### [Sunulan Alıntı]
◆ ◆ ◆ ◆ ◆

Bunların yanında Peygamberimize inen tek mucize Kuran’dan ibaret olsaydı müşrikler O’na sadece ‘şair’ diyebilirdi, sihirbaz diyemezdi. Bir ayette müşriklerin sözleri şu şekilde anlatılır:
• Onlar, “Hayır, bunlar karma karışık rüyalardır. Hayır, onu kendisi uydurdu; belki de, o bir şairdir. Eğer böyle değilse, önceki peygamberlerin (mucizelerle) gönderildikleri gibi o da bize bir mucize getirsin” dediler. (Enbiya Suresi, 5)
Görüldüğü üzere, müşrikler inen Kuran hakkında, Peygamberimize şairlik ithamında bulunmuş ve Kuran’ın Allah katında indiğinin delili olarak doğaüstü mucize istemişlerdir. Kuran’ın delilleri ile beraber mucizeler geldiğinde ise ‘sihirbaz’ (le sâhırun) kelimesini kullanmışlardır. ‘Sihirbaz’ kelimesi doğaüstü hallerin üzerinde zuhur ettiği kişi için kullanılır. Yunus Suresi 2. ayette de Peygamberimiz hakkında ‘sihirbaz’ denildiği aktarılmaktadır.
• İçlerinden bir adama insanları uyar ve iman edenlere, Rableri katında kendileri için bir doğruluk makamı bulunduğunu müjdele diye vahyetmemiz, insanlar için şaşılacak bir şey mi oldu. O kâfirler, “Bu elbette apaçık bir sihirbazdır” dediler? (Yunus Suresi, 2)
Ayette görüldüğü üzere, vahyin inişine delil olarak gönderilmiş mucizeler sihirbazlık ithamı ile karşılık bulmuştur. Çünkü, ‘İnsanları uyarmak ve iman edenleri müjdelemek’ sihirbazlık alameti değildir. Ayetin Peygamberimizde zuhur eden mucizeler hakkında olduğu açıktır. Keşke, reformistler hadis kaynaklarını küçük düşürmek amacıyla batıl itikatları halka zerk etmeden önce Kuran’ı dürüst bir şekilde tefsir edebilselerdi.
--- İddialara Cevaplar:
Peygamberimizin (sav), normal insanlar gibi yemesi, çarşıda pazarda gezmesi onun mucizeleri olmayacağı anlamına gelmez. Bu sebeple, “De ki: ‘Ben de ancak sizin gibi bir insanım.’ (Kehf, 110) ayetinin mucizeleri reddeden bir itikada delili söz konusu olamaz. Aslında hadis inkârcılarının iddia olarak verdiği ‘Hiçbir resul, Allah`ın izni olmadıkça herhangi bir mucize getiremez.’ (Rad, 38) ayeti, tam da Hz. Peygamberin insani yönlerinin yanında mucize sahibi olması meselesine açıklık getiren bir ayettir. Yani, Hz. Peygamber de bir insan gibi yaşam sürer ama mucizeler söz konusu olduğunda, beşer olan Peygamberlerin kendi güçlerinden değil, ayette belirtildiği üzere ancak Allah’ın izni ile mucize gösterebilirler. Allah izin vermiştir ve Hz. Muhammed’in de Kuran dışında pek çok mucizesi meydana gelmiştir.

◆ ◆ ◆ ◆ ◆

### [Yönergeler]
- a) Mucizeler hakkındaki alıntıya göre aşağıdaki soruları yanıtlayın:
(i) Müşriklerin Peygamber için "belki de, o bir şairdir" dediği ayet hangi sure ve ayet numarasıyla verilmiştir?
(ii) 'Sihirbaz' kelimesi kimin için kullanılır?
(iii) Hadis inkârcılarının iddia olarak verdiği ayet hangi sure ve ayet numarasıyla anılmıştır?
- b) Aşağıdaki ifadelerin mucizeler hakkındaki alıntıyla örtüşüp örtüşmediğini belirleyin:
(i) İnsanları uyarmak ve iman edenleri müjdelemek sihirbazlık alametidir.
(ii) Peygamberin normal insanlar gibi yemesi, mucizeleri olmadığı anlamına gelir.
(iii) Hz. Muhammed'in Kuran dışında da mucizeleri meydana gelmiştir.
- c) Mucizeler hakkındaki alıntıyı son cümlesinden sonra sürdürün.
Kayıtlar bu işte hiçbir rol oynamaz.

◆ ◆ ◆ ◆ ◆

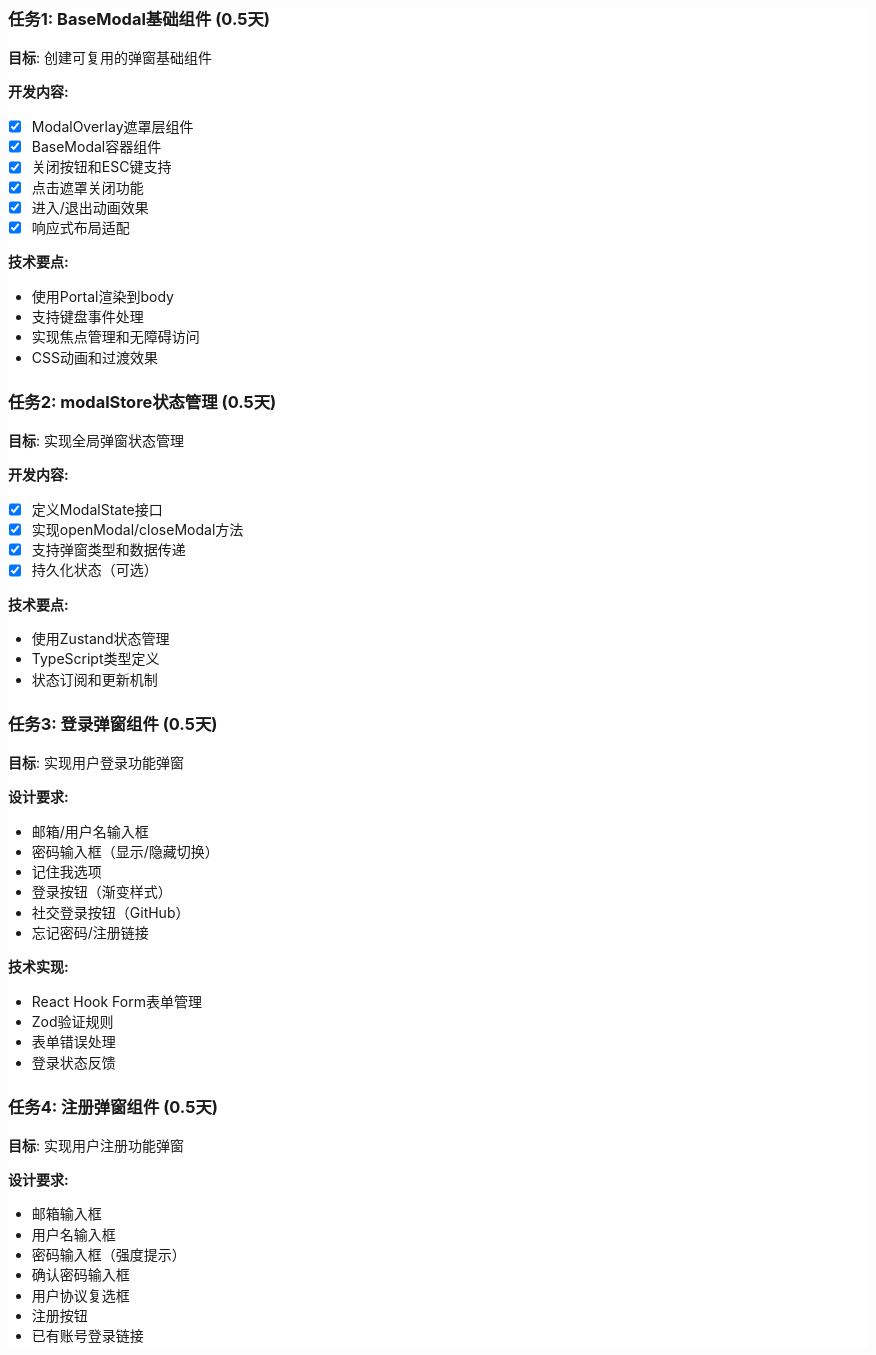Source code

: ### 任务1: BaseModal基础组件 (0.5天)
**目标**: 创建可复用的弹窗基础组件

**开发内容:**
- [x] ModalOverlay遮罩层组件
- [x] BaseModal容器组件  
- [x] 关闭按钮和ESC键支持
- [x] 点击遮罩关闭功能
- [x] 进入/退出动画效果
- [x] 响应式布局适配

**技术要点:**
- 使用Portal渲染到body
- 支持键盘事件处理
- 实现焦点管理和无障碍访问
- CSS动画和过渡效果

### 任务2: modalStore状态管理 (0.5天)
**目标**: 实现全局弹窗状态管理

**开发内容:**
- [x] 定义ModalState接口
- [x] 实现openModal/closeModal方法
- [x] 支持弹窗类型和数据传递
- [x] 持久化状态（可选）

**技术要点:**
- 使用Zustand状态管理
- TypeScript类型定义
- 状态订阅和更新机制

### 任务3: 登录弹窗组件 (0.5天)
**目标**: 实现用户登录功能弹窗

**设计要求:**
- 邮箱/用户名输入框
- 密码输入框（显示/隐藏切换）
- 记住我选项
- 登录按钮（渐变样式）
- 社交登录按钮（GitHub）
- 忘记密码/注册链接

**技术实现:**
- React Hook Form表单管理
- Zod验证规则
- 表单错误处理
- 登录状态反馈

### 任务4: 注册弹窗组件 (0.5天)
**目标**: 实现用户注册功能弹窗

**设计要求:**
- 邮箱输入框
- 用户名输入框
- 密码输入框（强度提示）
- 确认密码输入框
- 用户协议复选框
- 注册按钮
- 已有账号登录链接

◆ ◆ ◆ ◆ ◆

### [Maddelere Göre Yanıtlar]
- a)
(i) Enbiya Suresi, 5.
(ii) Doğaüstü hallerin üzerinde zuhur ettiği kişi için.
(iii) Rad, 38.

- b)
(i) Hayır: "Çünkü, ‘İnsanları uyarmak ve iman edenleri müjdelemek’ sihirbazlık alameti değildir."
(ii) Hayır: "Peygamberimizin (sav), normal insanlar gibi yemesi, çarşıda pazarda gezmesi onun mucizeleri olmayacağı anlamına gelmez."
(iii) Evet: "Allah izin vermiştir ve Hz. Muhammed’in de Kuran dışında pek çok mucizesi meydana gelmiştir."

- c)
Akıllara şöyle bir soru gelmektedir: “Hz.İsa (as) da bir insan değil miydi? İncilin yanında kendisine niçin farklı mucizeler verildi?“ Hz.İsa’da (as) bir insandır, Allah kendisine İncil’i indirmiştir ama Allah bunun yanında kendisine pek çok doğaüstü mucize bahşetmiştir. Örneğin; Hz.İsa(as) daha beşiğindeyken insanlarla konuşmuştur.(Ali İmran, 46) Gözleri görmeyenleri iyileştirir ve ölüleri Allah’ın izniyle diriltirdi. İnsanların evlerinde ne yediklerini ne içtiklerini bilir ve sayardı. (Ali İmran, 49; Maide, 110) Duasına binaen semadan bir sofra indirildi.(Maide, 112-115)
Madem, Hz.Muhammed(sav)’in insan olmasından dolayı başka mucizesi söz konusu değildir, Hz.Musa’da (as) bir insan değil miydi? Tevrat’ın yanında kendisine ne için mucizeler verildi?
Kuran’da Hz.Musa’ya(as) verilmiş mucizelerden bazıları şöyle anlatılır: “Asası yılana dönüşmüş, elinin beyazlaşması mucizesi görülmüştür, (Neml, 12; Şuara, 32-38) Asası sihirbazların sihirlerini yutmuştur (Şuara, 32-46) ve asasını denize vurarak denizi yarmıştır. (Şuara, 60-66)”
Bunun yanında, Hz.İbrahim’in(as) ateşte yanmaması (Enbiya, 66-69), Hz.Salih’e verilen deve mucizesi (Hud, 63), Hz.Süleyman’ın kuş dilini bilmesi (Neml, 16) gibi pek çok mucize, Allah’ın peygamberlerine verdiği mucizeleri göstermektedir. Bu mucizeleri peygamberler yaratmaz, Allah’ın izni ile olur ve ancak Allah yaratır.
• "Bizi, mucizeler göndermekten alıkoyan şey, ancak öncekilerin onları yalanlamış olmalarıdır. (İsra suresi, 59)
Bu ayet tamamıyla dikkatli bir şekilde okunduğunda, ayette kastedilen mucizenin, müşriklerin ‘sihirbaz’ diyerek inanmadığı ancak helakta edilmedikleri mucizeler değil, inkâr etmeleri halinde artık helak olacakları düzeyde istedikleri mucizeler olduğu rahat bir şekilde anlaşılır.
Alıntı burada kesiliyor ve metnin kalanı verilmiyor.